* _The data_
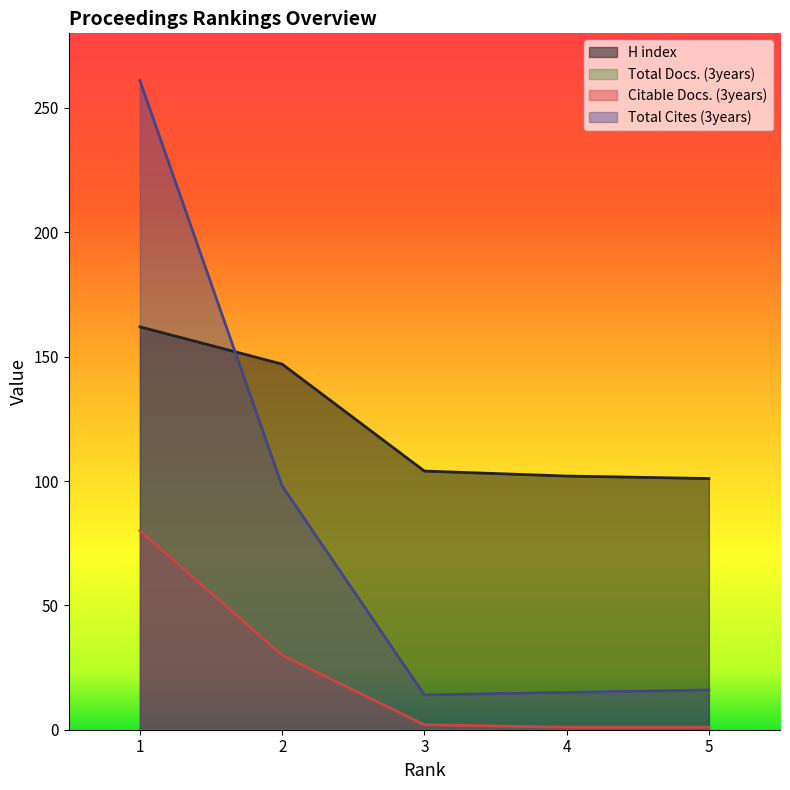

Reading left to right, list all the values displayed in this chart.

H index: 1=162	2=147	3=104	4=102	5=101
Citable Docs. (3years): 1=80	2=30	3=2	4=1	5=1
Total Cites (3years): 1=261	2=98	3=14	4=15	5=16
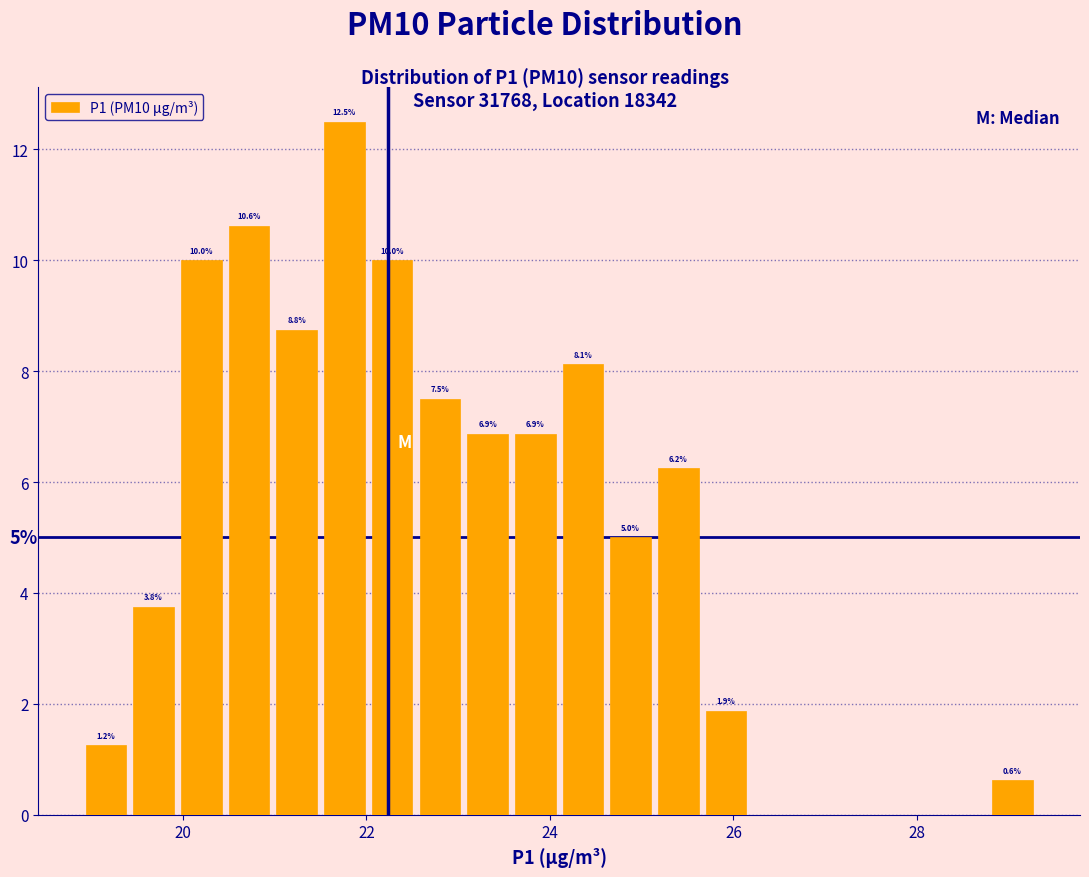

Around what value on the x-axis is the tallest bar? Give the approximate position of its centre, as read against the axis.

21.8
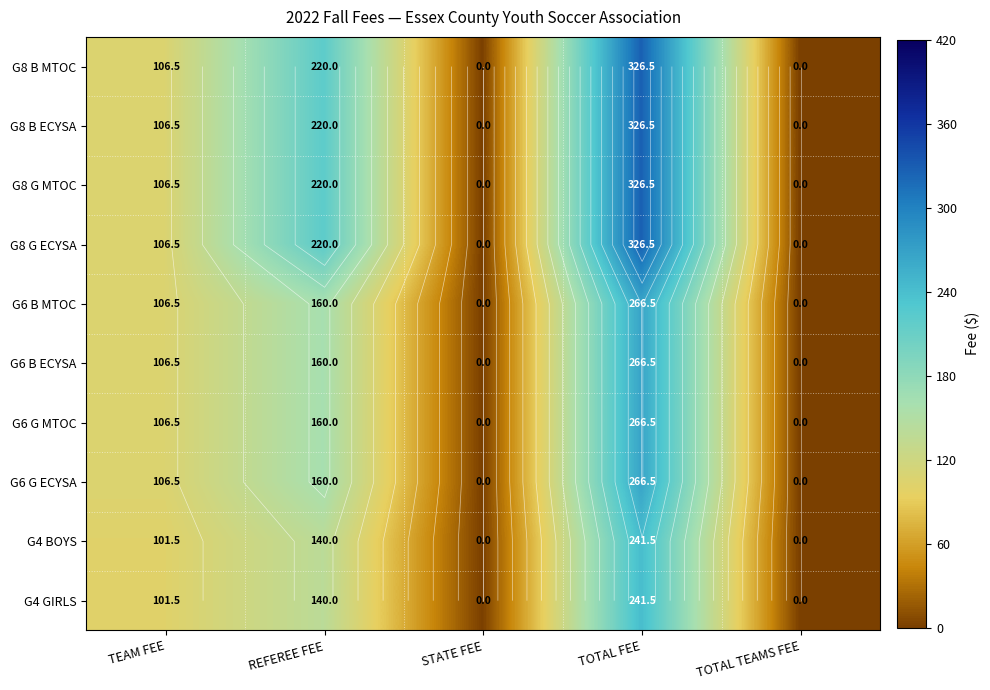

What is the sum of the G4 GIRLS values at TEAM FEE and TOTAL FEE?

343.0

* _Prompt_
Revise all three items, changing "centre" to "center" and keeping every other word as it is. Leave the pictures out.

* _Result below_
Reading left to right, list all the values displayed in this chart.

H index: 1=162	2=147	3=104	4=102	5=101
Citable Docs. (3years): 1=80	2=30	3=2	4=1	5=1
Total Cites (3years): 1=261	2=98	3=14	4=15	5=16

Around what value on the x-axis is the tallest bar? Give the approximate position of its center, as read against the axis.

21.8

What is the sum of the G4 GIRLS values at TEAM FEE and TOTAL FEE?

343.0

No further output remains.